— SOURCE TEXT —
■ ■ ■ ■
Moreover, they are often deferential and reliant on search firms to mediate the
selection process; hard questions are avoided. From the outset of the selection
process, they create for themselves a diminished responsibility.
Moreover,
new CEO’s typically now demand the role of Board Chairman as a condition of
accepting the job. As a result, currently the CEO is also the Chairman of the
Board in 80% of Fortune 500 corporations. The rational for this is that it is
easier for the CEO/Chair to manage the complex resources of his organization if
he can count on the support of the board, if he is not also distracted by having
to manage a potentially adversarial role with a group of watchdogs. In addition,
the CEO often changes the composition and the size of the Board when he is
hired, and nominates new members. The new CEO, of course, wants to protect
himself from the risks of a critical Board. But in the process of solidifying
his control, he further undermines the capacity of the Board to function
independently.
Nor
is it unusual for board members to have consulting contracts with the companies
on whose boards they sit, or for the companies where they work to have
significant business relationships with the companies they oversee. Their
independence as a result is compromised. Board members, in addition, are often
drawn from similar backgrounds and maintain outside relationships with each
other through other corporate boards as well as country clubs, charities, and
national associations; as Useem (1984) pointed out, board members collectively
form a kind of national community, with strong common interests and
identities.
■ ■ ■ ■
— DATA PROVIDED —
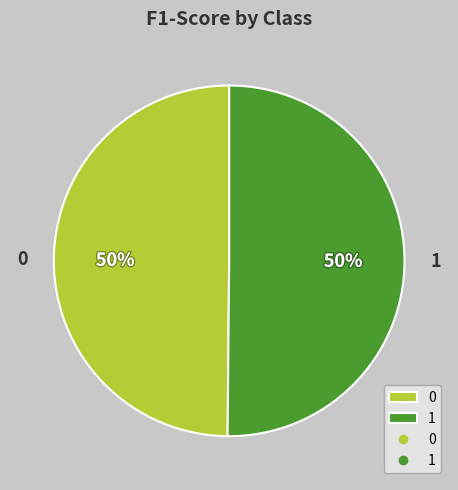

To the nearest percent, what is the average slice percentage?

50%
■ ■ ■ ■
— EXERCISES TO COMPLETE —
1. Based on the passage on corporate boards, does each statement agree with it? Answer yes or no for each and quote the deciding words. (a) The CEO is also the Chairman of the Board in 80% of Fortune 500 corporations. (b) Board members seldom hold consulting contracts with the companies whose boards they sit on. (c) Hard questions are avoided during the selection process.
2. According to the passage on corporate boards, what do new CEOs typically demand as a condition of accepting the job?
3. List every setting that the passage on corporate boards names as a place where board members maintain outside relationships with each other.

— ANSWERS PER TASK —
1.
(a) Yes: "currently the CEO is also the Chairman of the Board in 80% of Fortune 500 corporations"
(b) No: "Nor is it unusual for board members to have consulting contracts with the companies on whose boards they sit"
(c) Yes: "hard questions are avoided"

2. The role of Board Chairman.

3.
- other corporate boards
- country clubs
- charities
- national associations